Problem description -
Copy out every line of text in the listing below word for word, leaving out the pictures.

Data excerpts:
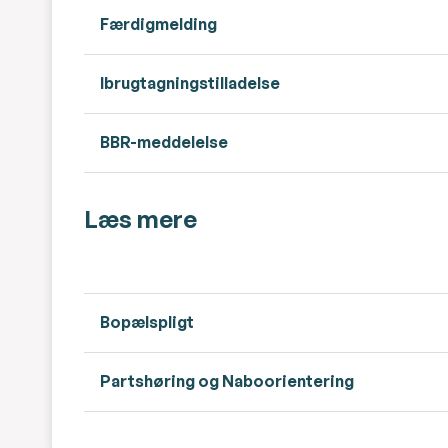
Færdigmelding
Ibrugtagningstilladelse
BBR-meddelelse
Læs mere
Bopælspligt
Partshøring og Naboorientering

Your response -
Færdigmelding
Ibrugtagningstilladelse
BBR-meddelelse
Læs mere
Bopælspligt
Partshøring og Naboorientering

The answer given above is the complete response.